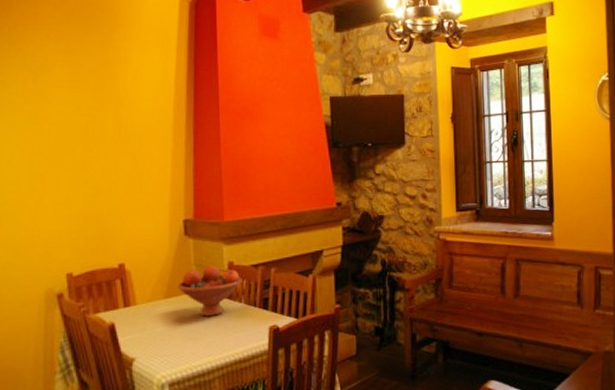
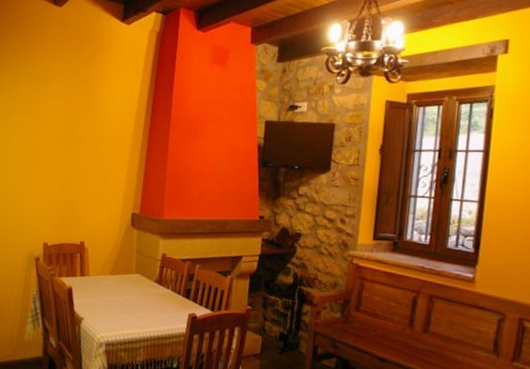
fruit bowl: present [177,265,243,317] -> none [121,254,172,297]

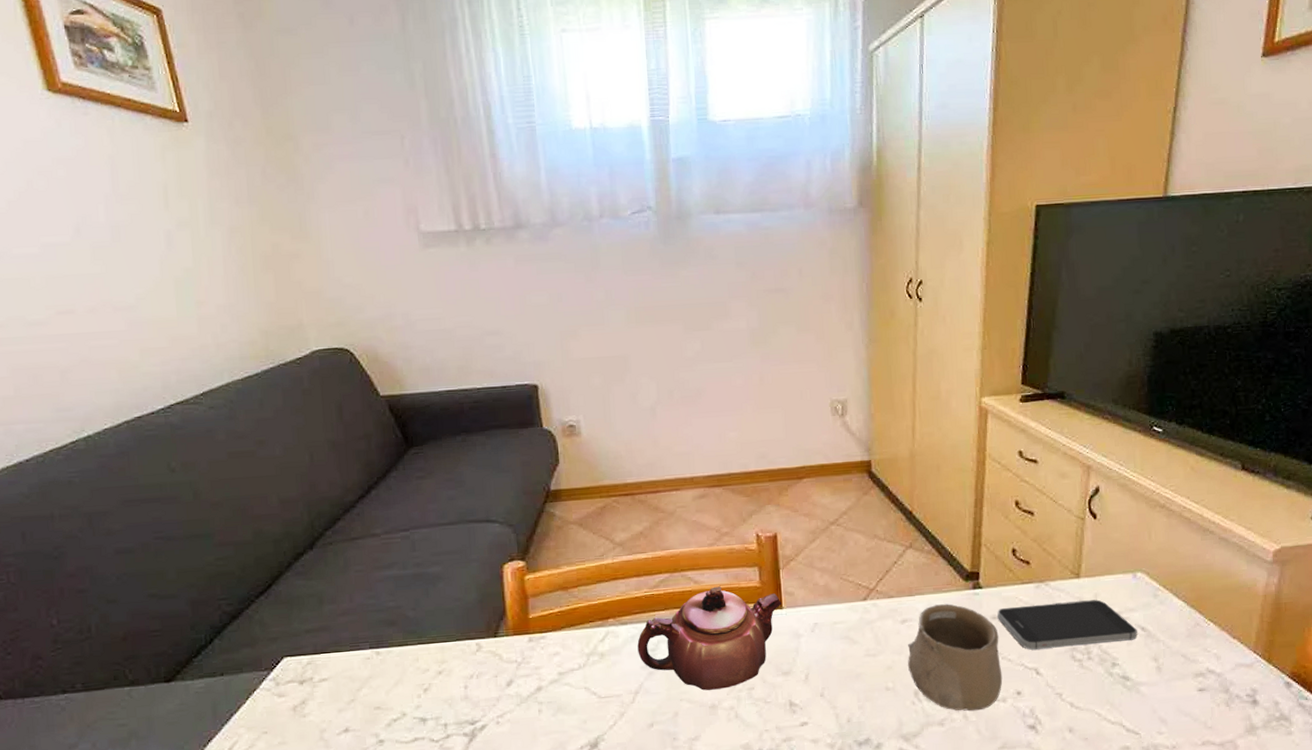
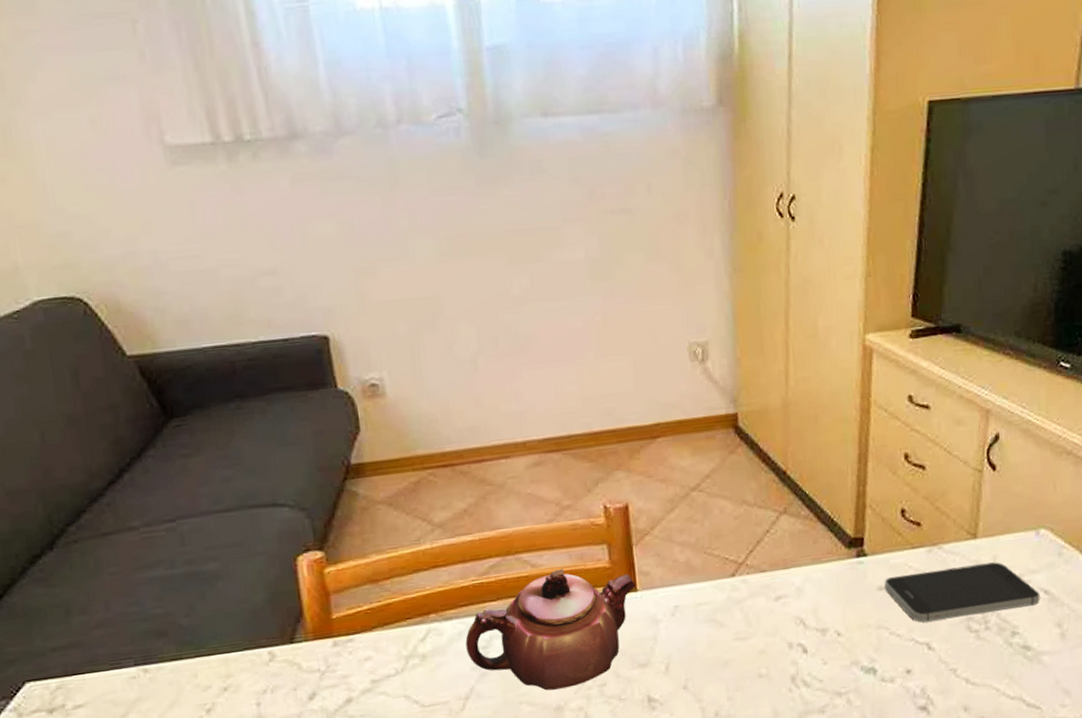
cup: present [908,604,1003,712] -> none [783,575,891,696]

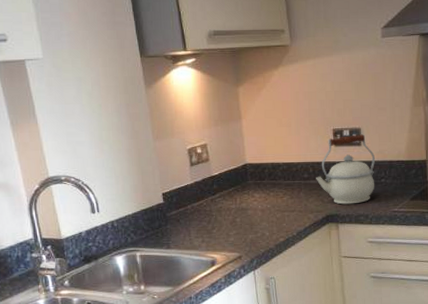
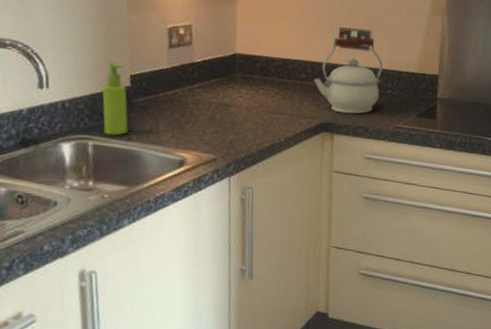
soap dispenser: none [141,184,166,246] -> present [102,62,128,136]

▶ [Required work]: In your copy, the listing above should appear word for word, with no images.

▶ [Written response]:
fruit bowl: present [177,265,243,317] -> none [121,254,172,297]

cup: present [908,604,1003,712] -> none [783,575,891,696]

soap dispenser: none [141,184,166,246] -> present [102,62,128,136]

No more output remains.